Deslizamento da área de Fukushima em direção ao oceano?

20 de agosto de 2013
Texto enviado por Marc Humber, ex-diretor do Centro de Cultura Francesa em Tokio.

Os reservatórios primeiro, os reatores 1 a 4 em seguida, depois o mar. Quando terminava uma nota informativa sobre a situação nuclear no Japão, vejo a atenção pública japonesa e internacional novamente atraída por (foto do Japan Times) um incidente, de fato um “pequeno” incidente tendo em vista a ameaça real.

Na verdade, a ameaça real vem do sub-solo da área da usina que está se tornando um verdadeiro pântano radioativo à beira mar. Se nada for feito, esse pântano vai se estender pouco a pouco ao longo de quilômetros à beira e dentro do mar. Fragilizando as fundações do local, ele carrega o risco, em caso de terremoto, de um deslizamento de terra capaz de carregar toda a usina ou parte dela para o oceano.

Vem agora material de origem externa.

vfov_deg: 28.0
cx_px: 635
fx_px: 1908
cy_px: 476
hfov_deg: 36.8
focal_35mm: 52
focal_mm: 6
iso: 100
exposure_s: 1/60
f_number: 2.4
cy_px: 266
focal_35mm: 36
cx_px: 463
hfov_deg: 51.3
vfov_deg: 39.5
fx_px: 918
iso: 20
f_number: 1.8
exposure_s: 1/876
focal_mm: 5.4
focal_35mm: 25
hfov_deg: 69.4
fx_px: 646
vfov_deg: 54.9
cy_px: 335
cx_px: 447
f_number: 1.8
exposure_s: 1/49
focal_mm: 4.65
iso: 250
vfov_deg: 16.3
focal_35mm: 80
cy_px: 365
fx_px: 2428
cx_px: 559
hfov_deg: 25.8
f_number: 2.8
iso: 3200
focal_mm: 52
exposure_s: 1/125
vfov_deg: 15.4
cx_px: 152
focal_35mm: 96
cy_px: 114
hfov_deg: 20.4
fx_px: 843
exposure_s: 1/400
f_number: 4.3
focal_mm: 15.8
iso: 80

O incidente sobre o qual a atenção está focalizada hoje tem a ver com uma das partes constituintes desse pântano. TEPCO acaba de reconhecer o fato de que 300m3 de água altamente contaminada escaparam de um dos 900 reservatórios de estocagem e chegou ao mar. Esses reservatórios estão alojados em grandes bacias de concreto, com as beiradas de 30cm de altura (ver foto) permitindo recuperar a água, se elas escaparem – a estocagem é, em princípio, temporária e os reservatórios, utilizados durante os últimos dois anos, não são garantidos por período maior de cinco anos. Válvulas permitem remover a água da chuva das bacias de concreto. Não se sabe exatamente de onde sai o vazamento – como a radioatividade está muito elevada, não se faz uma busca demorada – recolhe-se o resto para colocá-lo em um outro reservatório. TEPCO lamenta (não o acidente mas) a ansiedade causada à população. Sabe-se também que ao menos 300m3 de água contaminada chegam ao mar a cada dia.

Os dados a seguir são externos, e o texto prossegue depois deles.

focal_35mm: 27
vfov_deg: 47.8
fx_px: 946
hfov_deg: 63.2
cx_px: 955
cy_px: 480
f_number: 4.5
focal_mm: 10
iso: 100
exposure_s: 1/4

Para a TEPCO, o acidente que a NRA declara às autoridades internacionais não é especialmente importante (trata-se do quarto vazamento de um reservatório, mas o primeiro detectado tão tardiamente) e é verdade que há aspectos mais graves, como apontado acima (e explicado no meu texto). Qual seria a situação se numerosos reservatórios passassem a vazar, qual é futuro desse mar radioativo constituído por esses 900 reservatórios? Por que tanta água contaminada? Porque os coriums dos reatores 1 à 3 devem ser resfriados, porque isso não basta e que é preciso injetar azoto sendo que 20% tornam-se radioativos e se espalham na atmosfera. Porque a água injetada torna-se radioativa, e que uma grande parte não é recuperada, vai chegar à camada freática e, em seguida, ao mar. Ela caminha através não somente dos vazamentos dos encanamentos, dos sub solos e das trincheiras abertas pela TEPCO, mas certamente também através de vazamentos das estruturas de concreto sob os reatores que os coriums deslocaram, no mínimo criando fendas que se alargaram e continuam crescendo, fazendo com que a camada freática entre em contato com os reservatórios dos reatores.

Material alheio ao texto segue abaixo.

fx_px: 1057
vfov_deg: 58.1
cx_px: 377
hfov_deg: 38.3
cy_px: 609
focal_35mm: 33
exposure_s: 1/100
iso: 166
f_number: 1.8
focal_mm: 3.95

Nada é feito porque a TEPCO, as autoridades japonesas e internacionais, se recusam a considerar que se trata da situação com maior veracidade. Reconhecê-la seria desencadear a ansiedade do público e bem provavelmente relançar a desconfiança se não a hostilidade ao nuclear. Aos responsáveis parece preferível minimizar, negar a ameaça real que significa a usina de Fukushima. Enfrentar corretamente a situação exigiria trabalhos e despesas faraônicos e deslocar a população para colocá-la em segurança. Esse“negacionismo” nuclear pode conduzir a uma catástrofe planetária.